The author is a life coach from San Francisco and that shines through. If you want to stay in the hustle culture and you live a life of relative privilege, this might give you a few helpful tips. I’m not even sure about that though, as it’s mostly personal memoir and cheerleading, with lots of anagrams and Oprah quotes.

I read a temporary digital loan of this book for review.
246 reviews
December 12, 2024
In Simple Living, O'Dea focuses on the benefits of taking life at a slower pace and then gives suggestions for ways to set up a life that lets us get to that point. One of the strongest things about this book is that O'Dea addresses the issue by focusing on what changes you can make to the structure of your life in order to feel like you are Slow Living. In comparison to other books on the topic, it is much more actionable as opposed to focused fully on changing your seeing the world.

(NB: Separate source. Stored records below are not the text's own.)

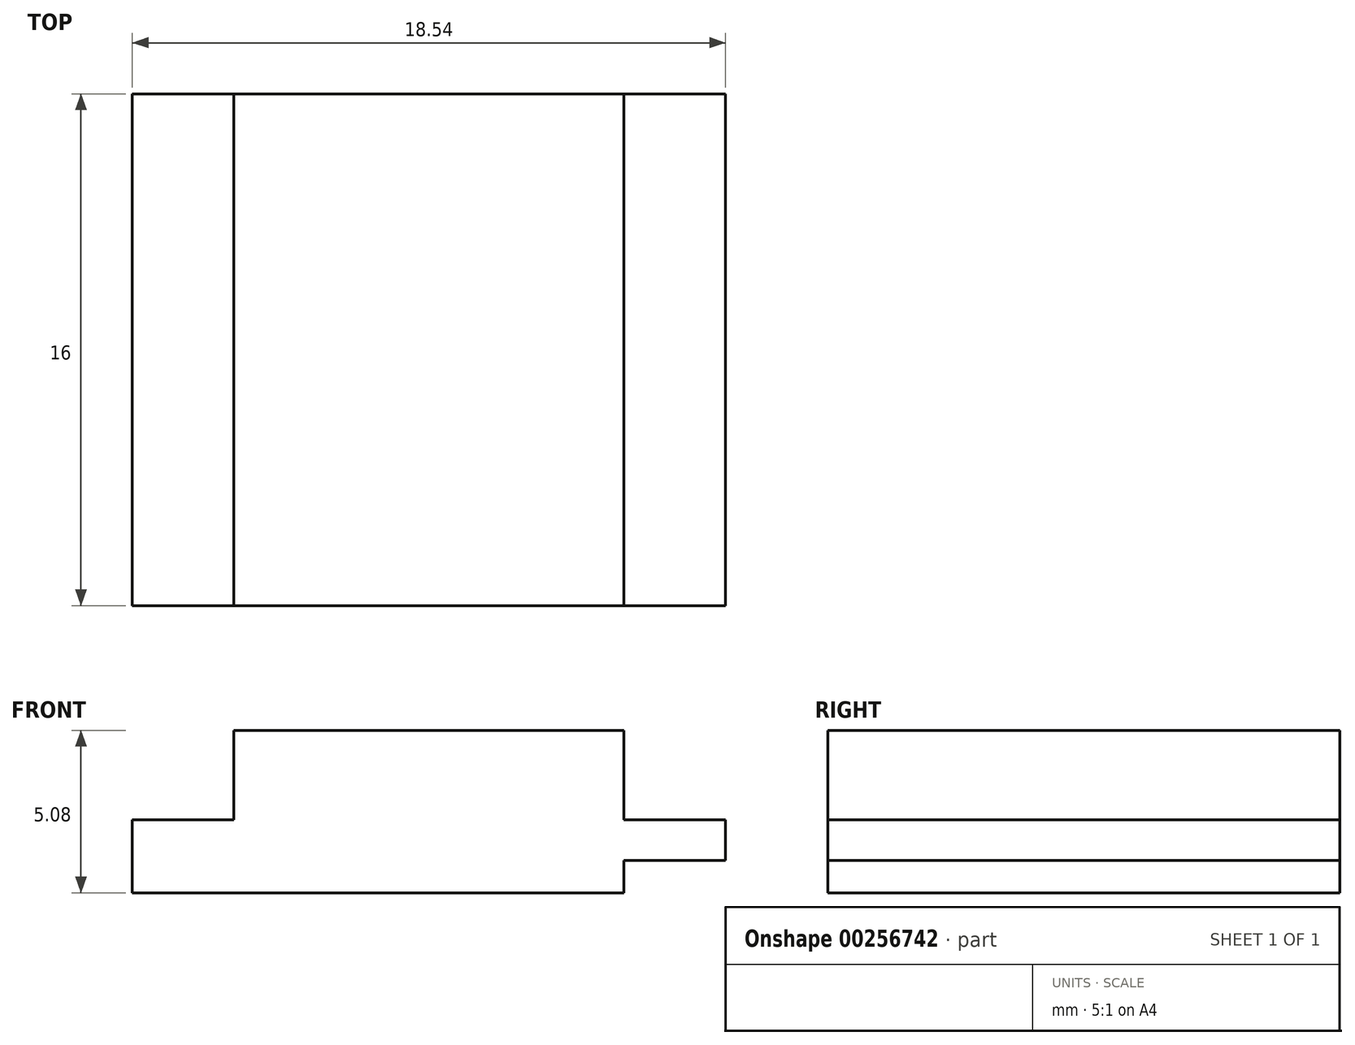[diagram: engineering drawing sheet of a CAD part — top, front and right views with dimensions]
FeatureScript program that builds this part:
annotation { "Feature Type Name" : "Feature", "Feature Type Description" : "" }
export const myFeature = defineFeature(function(context is Context, id is Id, definition is map)
    precondition{}
    {
        {
            var Q0;
            Q0=qCreatedBy(makeId("Front.planeOp"),FACE);
            var sketch = newSketch(context, id + "F0", { "sketchPlane" : qUnion([Q0])});
            skLineSegment(sketch, "E0", {"start": v(0, 0) * mm, "end": v(0, 2.29) * mm});
            skLineSegment(sketch, "E1", {"start": v(0, 2.29) * mm, "end": v(3.18, 2.29) * mm});
            skLineSegment(sketch, "E2", {"start": v(3.18, 2.29) * mm, "end": v(3.18, 5.08) * mm});
            skLineSegment(sketch, "E3", {"start": v(3.18, 5.08) * mm, "end": v(15.37, 5.08) * mm});
            skLineSegment(sketch, "E4", {"start": v(15.37, 5.08) * mm, "end": v(15.37, 2.29) * mm});
            skLineSegment(sketch, "E5", {"start": v(15.37, 2.29) * mm, "end": v(18.54, 2.29) * mm});
            skLineSegment(sketch, "E6", {"start": v(18.54, 1.02) * mm, "end": v(15.37, 1.02) * mm});
            skLineSegment(sketch, "E7", {"start": v(15.37, 1.02) * mm, "end": v(15.37, 0) * mm});
            skLineSegment(sketch, "E8", {"start": v(0, 0) * mm, "end": v(15.37, 0) * mm});
            skLineSegment(sketch, "E9", {"start": v(18.54, 2.29) * mm, "end": v(18.54, 1.02) * mm});
            skSolve(sketch);
        }
        {
            var Q0;
            Q0=makeQuery(id+"F0.imprint","IMPRINT",FACE,{"disambiguationData":[TD([[makeQuery(id+"F0.imprint","IMPRINT",EDGE,{"derivedFrom":sQuery(id+"F0.wireOp",EDGE,"E0")}),-1.0]])]});
            extrude(context, id + "F1", {"entities" : qUnion([Q0]), "oppositeDirection" : true, "depth" : 16 * mm});
        }
    });
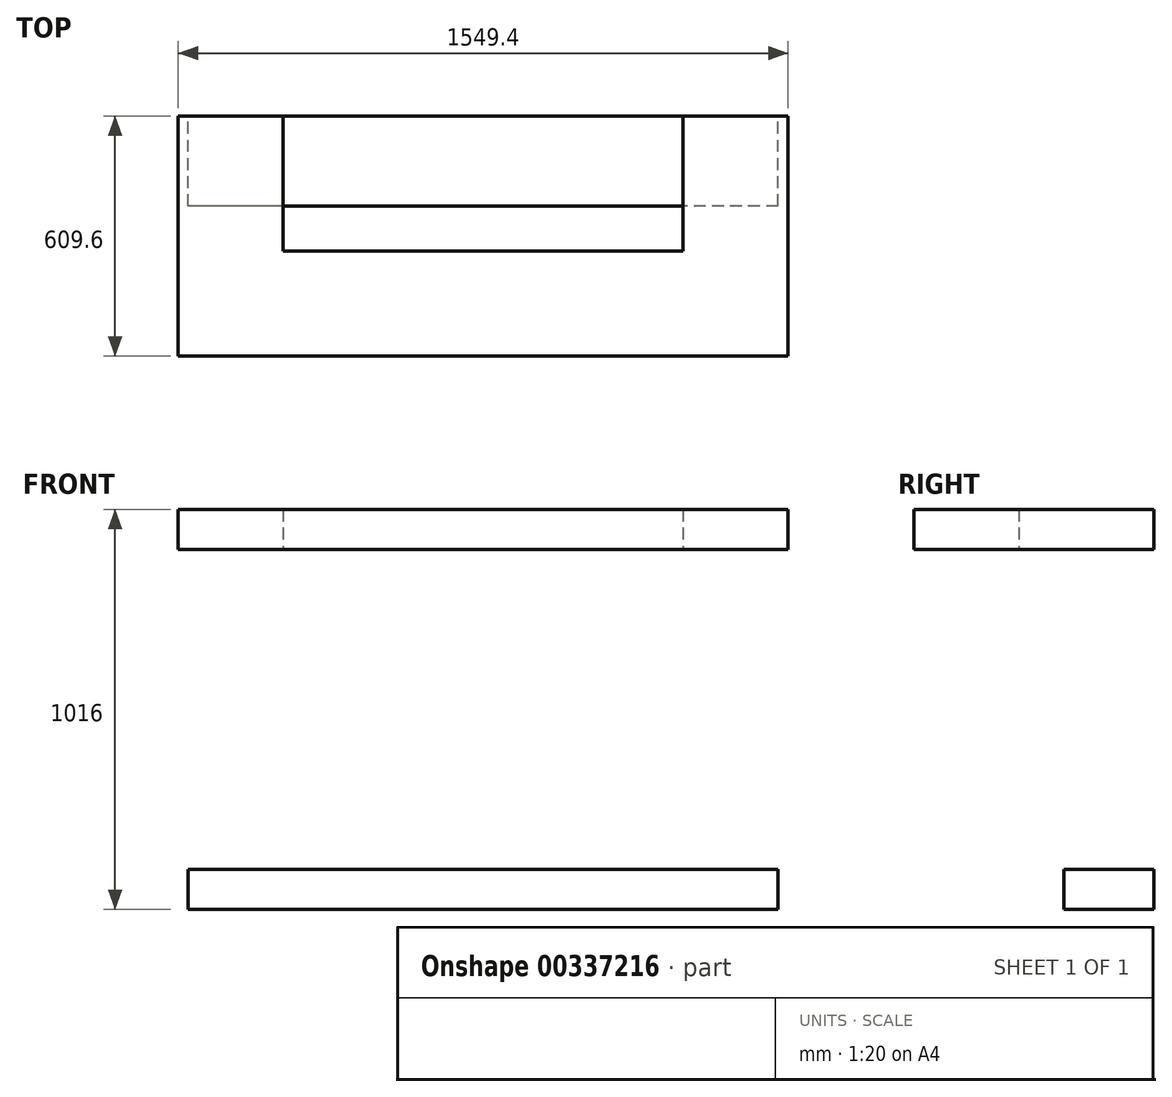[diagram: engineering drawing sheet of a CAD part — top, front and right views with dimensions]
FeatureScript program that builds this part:
annotation { "Feature Type Name" : "Feature", "Feature Type Description" : "" }
export const myFeature = defineFeature(function(context is Context, id is Id, definition is map)
    precondition{}
    {
        {
            var Q0;
            Q0=qCreatedBy(makeId("Top.planeOp"),FACE);
            var sketch = newSketch(context, id + "F0", { "sketchPlane" : qUnion([Q0])});
            skLineSegment(sketch, "E0", {"start": v(0, 0) * mm, "end": v(-749.3, 0) * mm, "construction": true});
            skLineSegment(sketch, "E1", {"start": v(-749.3, 0) * mm, "end": v(-749.3, -228.6) * mm, "construction": true});
            skLineSegment(sketch, "E2", {"start": v(-749.3, -228.6) * mm, "end": v(749.3, -228.6) * mm, "construction": true});
            skLineSegment(sketch, "E3.bottom", {"start": v(749.3, -228.6) * mm, "end": v(-749.3, -228.6) * mm});
            skLineSegment(sketch, "E3.top", {"start": v(749.3, 0) * mm, "end": v(-749.3, 0) * mm});
            skLineSegment(sketch, "E3.left", {"start": v(749.3, -228.6) * mm, "end": v(749.3, 0) * mm});
            skLineSegment(sketch, "E3.right", {"start": v(-749.3, -228.6) * mm, "end": v(-749.3, 0) * mm});
            skSolve(sketch);
        }
        {
            var Q0;
            Q0=makeQuery(id+"F0.imprint","IMPRINT",FACE,{"disambiguationData":[TD([[makeQuery(id+"F0.imprint","IMPRINT",EDGE,{"derivedFrom":sQuery(id+"F0.wireOp",EDGE,"E3.bottom")}),-1.0]])]});
            extrude(context, id + "F1", {"entities" : qUnion([Q0]), "depth" : 101.6 * mm});
        }
        {
            var Q0;
            Q0=qCreatedBy(makeId("Top.planeOp"),FACE);
            cPlane(context, id + "F2", {"entities" : qUnion([Q0]), "cplaneType" : CPlaneType.OFFSET, "offset" : 914.4 * mm, "width" : 152.4 * mm, "height" : 152.4 * mm});
        }
        {
            var Q0;
            Q0=qCreatedBy(id+"F2.planeOp",FACE);
            var sketch = newSketch(context, id + "F3", { "sketchPlane" : qUnion([Q0])});
            skPoint(sketch, "E4.0", {"position": v(0, 0) * mm});
            skLineSegment(sketch, "E5", {"start": v(0, 0) * mm, "end": v(-774.7, 0) * mm, "construction": true});
            skLineSegment(sketch, "E6", {"start": v(-774.7, 0) * mm, "end": v(-774.7, -609.6) * mm, "construction": true});
            skLineSegment(sketch, "E7", {"start": v(-774.7, -609.6) * mm, "end": v(774.7, -609.6) * mm, "construction": true});
            skLineSegment(sketch, "E8", {"start": v(0, 0) * mm, "end": v(508, 0) * mm, "construction": true});
            skLineSegment(sketch, "E9", {"start": v(508, 0) * mm, "end": v(508, -342.9) * mm, "construction": true});
            skLineSegment(sketch, "E10", {"start": v(508, -342.9) * mm, "end": v(-508, -342.9) * mm, "construction": true});
            skLineSegment(sketch, "E11.bottom", {"start": v(-508, -342.9) * mm, "end": v(508, -342.9) * mm, "construction": true});
            skLineSegment(sketch, "E11.top", {"start": v(-508, 0) * mm, "end": v(508, 0) * mm, "construction": true});
            skLineSegment(sketch, "E11.left", {"start": v(-508, -342.9) * mm, "end": v(-508, 0) * mm, "construction": true});
            skLineSegment(sketch, "E11.right", {"start": v(508, -342.9) * mm, "end": v(508, 0) * mm, "construction": true});
            skLineSegment(sketch, "E12.bottom", {"start": v(774.7, -609.6) * mm, "end": v(-774.7, -609.6) * mm, "construction": true});
            skLineSegment(sketch, "E12.top", {"start": v(774.7, 0) * mm, "end": v(-774.7, 0) * mm, "construction": true});
            skLineSegment(sketch, "E12.left", {"start": v(774.7, -609.6) * mm, "end": v(774.7, 0) * mm, "construction": true});
            skLineSegment(sketch, "E12.right", {"start": v(-774.7, -609.6) * mm, "end": v(-774.7, 0) * mm, "construction": true});
            skLineSegment(sketch, "E13", {"start": v(-508, 0) * mm, "end": v(-774.7, 0) * mm});
            skLineSegment(sketch, "E14", {"start": v(-774.7, -609.6) * mm, "end": v(774.7, -609.6) * mm});
            skLineSegment(sketch, "E15", {"start": v(774.7, 0) * mm, "end": v(508, 0) * mm});
            skLineSegment(sketch, "E16", {"start": v(508, -342.9) * mm, "end": v(-508, -342.9) * mm});
            skLineSegment(sketch, "E17", {"start": v(-508, -342.9) * mm, "end": v(-508, 0) * mm});
            skLineSegment(sketch, "E18", {"start": v(-774.7, 0) * mm, "end": v(-774.7, -609.6) * mm});
            skLineSegment(sketch, "E19", {"start": v(774.7, 0) * mm, "end": v(774.7, -609.6) * mm});
            skLineSegment(sketch, "E20", {"start": v(508, 0) * mm, "end": v(508, -342.9) * mm});
            skSolve(sketch);
        }
        {
            var Q0;
            Q0=makeQuery(id+"F3.imprint","IMPRINT",FACE,{"disambiguationData":[TD([[makeQuery(id+"F3.imprint","IMPRINT",EDGE,{"derivedFrom":sQuery(id+"F3.wireOp",EDGE,"E13")}),1.0]])]});
            extrude(context, id + "F4", {"entities" : qUnion([Q0]), "depth" : 101.6 * mm});
        }
    });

She posits that there is some planning and organizing of our life structure that lays a ground work for life to run in a more simple fashion, allowing us to then appreciate a slower pace and some of the smaller things we are thankful for.
194 reviews
October 21, 2024
This guide to Simple Living is easy to read and full of actionable suggestions. It helps us take stock of our lives, our choices and enables us to move to a slower pace of life, enabling us to concentrate on what matters most to each one of us. Humans were not designed and built for the constant grind of modern life, We push our selves at work, come home to work on a side hustle and have no time for ourselves or our families. Let’s stop believing that we can have it all, do. It all and still thrive. Slow living is what we all need more of. It will just look different to each one of us.
Profile Image for Heather.
35 reviews
February 8, 2025
A goal I have for my life. Great information. Solid tools and steps to take. Easy to read. This book will help you indeed slow down and also remember what things really matter in life. I like the idea of having a foundation in place with certain elements - time management, finances, health. Without these things, it truly is difficult to have the space for much else. I also love the acronyms that help remember the tools. I have been talking about this book all the way through reading it and will continue to recommend it.
Profile Image for K-Rae.
14 reviews
June 5, 2025
Stephanie truly writes from the heart. I started listening to her podcast and eventually bought the book because I liked what I heard. Having the podcast to reference about the specifics of her ideas is honestly a game changer. Any day I'm struggling I turn on an episode about resilience or discipline and I can turn it around.

I hear what other people are saying about not seeing the slow in it but how can you ever feel at peace if the other parts of your life are in chaos? It's Self Help, she can't do it for you, no one can.
Profile Image for Helen.
260 reviews
September 27, 2024
I like this book. It’s concise, makes sense and gives you actionable pointers. I found that it was relevant to what I needed and was a good start to making life more fulfilled but at a more sensible pace.
43 reviews
December 7, 2024
One of the better shot help books I've read. I have a difficile time reading self help books but this one didn't make me want to dnf.